Like 5-HT4 receptors, 5-HT7 receptors are a member of GPCR and form multiple splice variants. 5HT7 receptors share an identical sequence up to Leu 432 and differ C-terminal with the PDZ C-terminal domain ligand binding site.3 Therefore 5-HT7 may have similar characteristics with 5-HT4 in terms of desensitization, internalization, trafficking and signaling. It has been proposed that abnormal stimulation of the 5-HT7 receptor may contribute to IBS-like symptoms, so the 5-HT7 receptor may be a reasonable therapeutic target in some FGIDs.19 In addition, it has been suggested that 5-HT7d splice variant is expressed at relatively low levels in tissues such as the brain and spleen and is preferentially induced in the intestines,20 making it a suitable GI target. In this study, however, there was no distribution difference in the expression of 5-HT7 receptor splice variants, although they were expressed in all tissue layers of the human colon. This inconsistency merits further study.

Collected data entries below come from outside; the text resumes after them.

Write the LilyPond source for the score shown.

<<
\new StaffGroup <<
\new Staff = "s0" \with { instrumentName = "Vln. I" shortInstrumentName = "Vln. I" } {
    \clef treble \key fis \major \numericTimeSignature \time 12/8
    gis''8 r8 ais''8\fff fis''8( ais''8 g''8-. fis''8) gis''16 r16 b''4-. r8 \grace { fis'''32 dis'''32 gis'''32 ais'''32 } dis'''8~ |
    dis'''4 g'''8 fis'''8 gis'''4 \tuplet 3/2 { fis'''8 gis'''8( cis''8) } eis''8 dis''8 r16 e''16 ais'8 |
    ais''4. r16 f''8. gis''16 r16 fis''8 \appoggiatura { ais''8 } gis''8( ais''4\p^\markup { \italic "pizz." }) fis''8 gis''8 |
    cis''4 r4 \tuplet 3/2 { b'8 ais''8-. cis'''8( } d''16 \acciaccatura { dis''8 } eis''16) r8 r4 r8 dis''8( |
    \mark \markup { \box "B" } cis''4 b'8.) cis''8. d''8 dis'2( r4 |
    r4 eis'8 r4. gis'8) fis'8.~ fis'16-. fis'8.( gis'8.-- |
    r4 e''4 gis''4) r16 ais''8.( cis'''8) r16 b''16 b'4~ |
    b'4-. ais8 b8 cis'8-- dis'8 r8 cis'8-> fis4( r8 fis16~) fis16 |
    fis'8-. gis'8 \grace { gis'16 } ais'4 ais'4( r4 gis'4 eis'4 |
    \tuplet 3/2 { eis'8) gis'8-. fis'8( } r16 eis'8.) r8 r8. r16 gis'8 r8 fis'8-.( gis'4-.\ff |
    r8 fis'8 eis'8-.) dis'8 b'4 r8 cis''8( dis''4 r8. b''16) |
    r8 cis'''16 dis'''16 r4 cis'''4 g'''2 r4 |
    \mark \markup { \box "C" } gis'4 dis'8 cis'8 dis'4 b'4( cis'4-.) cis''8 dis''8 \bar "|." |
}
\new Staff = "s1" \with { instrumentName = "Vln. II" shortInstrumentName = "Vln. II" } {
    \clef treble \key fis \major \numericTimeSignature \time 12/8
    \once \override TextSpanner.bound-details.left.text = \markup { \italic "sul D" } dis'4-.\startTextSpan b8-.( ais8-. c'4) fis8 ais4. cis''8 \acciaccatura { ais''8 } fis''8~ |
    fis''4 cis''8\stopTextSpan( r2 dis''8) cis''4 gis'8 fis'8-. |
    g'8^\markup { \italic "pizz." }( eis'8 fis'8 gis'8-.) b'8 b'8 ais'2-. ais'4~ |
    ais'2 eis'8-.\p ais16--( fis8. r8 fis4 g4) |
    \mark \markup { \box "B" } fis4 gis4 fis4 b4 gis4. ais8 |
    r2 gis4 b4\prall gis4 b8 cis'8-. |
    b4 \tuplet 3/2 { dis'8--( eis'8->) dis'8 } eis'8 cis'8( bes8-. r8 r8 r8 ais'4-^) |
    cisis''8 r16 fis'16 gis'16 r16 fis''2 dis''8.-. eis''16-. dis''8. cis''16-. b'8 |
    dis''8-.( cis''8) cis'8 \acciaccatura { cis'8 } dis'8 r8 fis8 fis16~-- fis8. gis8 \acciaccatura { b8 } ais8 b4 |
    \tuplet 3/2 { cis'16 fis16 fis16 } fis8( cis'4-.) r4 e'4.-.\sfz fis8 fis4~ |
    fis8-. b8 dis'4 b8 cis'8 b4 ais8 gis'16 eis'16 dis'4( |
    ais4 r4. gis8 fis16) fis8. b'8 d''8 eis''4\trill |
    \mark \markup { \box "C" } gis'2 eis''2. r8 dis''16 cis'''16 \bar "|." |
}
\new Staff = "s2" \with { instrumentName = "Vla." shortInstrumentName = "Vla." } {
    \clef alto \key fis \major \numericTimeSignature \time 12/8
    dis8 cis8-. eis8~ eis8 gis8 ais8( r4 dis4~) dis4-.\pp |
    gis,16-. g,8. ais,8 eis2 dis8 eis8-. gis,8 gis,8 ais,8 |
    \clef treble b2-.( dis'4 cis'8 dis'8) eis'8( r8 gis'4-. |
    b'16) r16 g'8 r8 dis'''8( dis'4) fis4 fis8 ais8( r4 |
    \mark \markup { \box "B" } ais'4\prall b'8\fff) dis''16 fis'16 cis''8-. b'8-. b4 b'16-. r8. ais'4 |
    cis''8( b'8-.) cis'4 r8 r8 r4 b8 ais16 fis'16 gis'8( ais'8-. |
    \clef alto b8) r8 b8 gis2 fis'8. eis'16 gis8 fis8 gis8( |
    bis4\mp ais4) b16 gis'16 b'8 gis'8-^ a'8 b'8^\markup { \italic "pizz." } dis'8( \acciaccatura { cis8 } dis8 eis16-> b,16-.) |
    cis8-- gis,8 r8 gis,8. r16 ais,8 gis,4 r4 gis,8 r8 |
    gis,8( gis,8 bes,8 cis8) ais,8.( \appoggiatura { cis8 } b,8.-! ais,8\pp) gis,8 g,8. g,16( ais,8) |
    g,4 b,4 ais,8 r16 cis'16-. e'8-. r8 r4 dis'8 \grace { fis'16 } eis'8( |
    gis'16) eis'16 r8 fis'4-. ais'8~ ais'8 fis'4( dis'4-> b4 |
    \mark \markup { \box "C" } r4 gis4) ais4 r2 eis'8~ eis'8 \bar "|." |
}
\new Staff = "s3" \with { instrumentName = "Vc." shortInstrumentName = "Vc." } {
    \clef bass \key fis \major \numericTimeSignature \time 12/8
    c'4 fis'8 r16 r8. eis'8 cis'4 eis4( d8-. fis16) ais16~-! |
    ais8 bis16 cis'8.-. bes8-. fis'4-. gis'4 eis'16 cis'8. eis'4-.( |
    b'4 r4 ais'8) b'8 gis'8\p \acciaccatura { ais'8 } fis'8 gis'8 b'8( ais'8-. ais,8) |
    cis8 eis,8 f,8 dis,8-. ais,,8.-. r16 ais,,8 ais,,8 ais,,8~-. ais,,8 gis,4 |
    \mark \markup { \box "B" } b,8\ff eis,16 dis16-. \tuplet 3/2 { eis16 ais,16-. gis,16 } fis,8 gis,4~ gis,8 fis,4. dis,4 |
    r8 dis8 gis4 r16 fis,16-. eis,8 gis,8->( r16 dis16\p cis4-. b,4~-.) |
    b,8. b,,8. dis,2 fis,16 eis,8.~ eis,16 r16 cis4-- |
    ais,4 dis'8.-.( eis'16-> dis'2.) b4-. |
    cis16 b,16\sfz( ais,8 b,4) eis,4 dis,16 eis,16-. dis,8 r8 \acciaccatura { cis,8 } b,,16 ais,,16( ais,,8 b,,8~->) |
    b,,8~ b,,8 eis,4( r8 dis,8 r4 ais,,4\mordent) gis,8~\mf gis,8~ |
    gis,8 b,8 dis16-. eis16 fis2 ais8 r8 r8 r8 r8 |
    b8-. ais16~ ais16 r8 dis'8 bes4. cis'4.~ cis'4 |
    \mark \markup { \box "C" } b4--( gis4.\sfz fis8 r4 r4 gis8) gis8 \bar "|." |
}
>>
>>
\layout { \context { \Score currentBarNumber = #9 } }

For an mRNA to be considered as a significant splice variant, there are several criteria recently suggested by Bonner.10 One of these criteria calls for the publication of a cDNA sequence corresponding to a functional protein domain in a public database.10 All of the human 5-HT4 variants fulfill this criterion except 5-HT4e and 5-HT4f.10 More importantly, the second criterion specified by Bonner10 requires demonstration of a significant level of expression in some population of naturally occurring cells. Only 5-HT4b fulfills this criterion. Besides the above 2 requirements, Bonner10 describes other criteria including evolutionary conservation between species, evidence of biological regulation, biochemically or pharmacologically different properties, and functional difference in naturally expressed variants. These other criteria have not yet been investigated for 5-HT splice variants, so it needs to be combed through the possible therapeutic 5-HT splice variants in the future.

There are some limitations in this study such as a small number of patients except the sigmoid colon cases, and the absence of qPCR results of 5-HT4 splice variants. Unfortunately, the genes of receptors and ion channels are present at too low a level to measure in the tissue, so there is very little quantitative data concerning expression levels of these receptors in human tissues except 5-HT4b splice variant.10

In conclusion, it is possible that different 5-HT receptor splice variants can be expressed in different regions; in turn they regulate the GI motility, sensory and secretomotor function in diverse modes. Therefore, this new approach to understand the distribution, desensitization mechanism and functional differences between 5-HT splice variants in the GI tract could lead to improved target-specific drugs in regards to safety, higher effectiveness and better tolerance.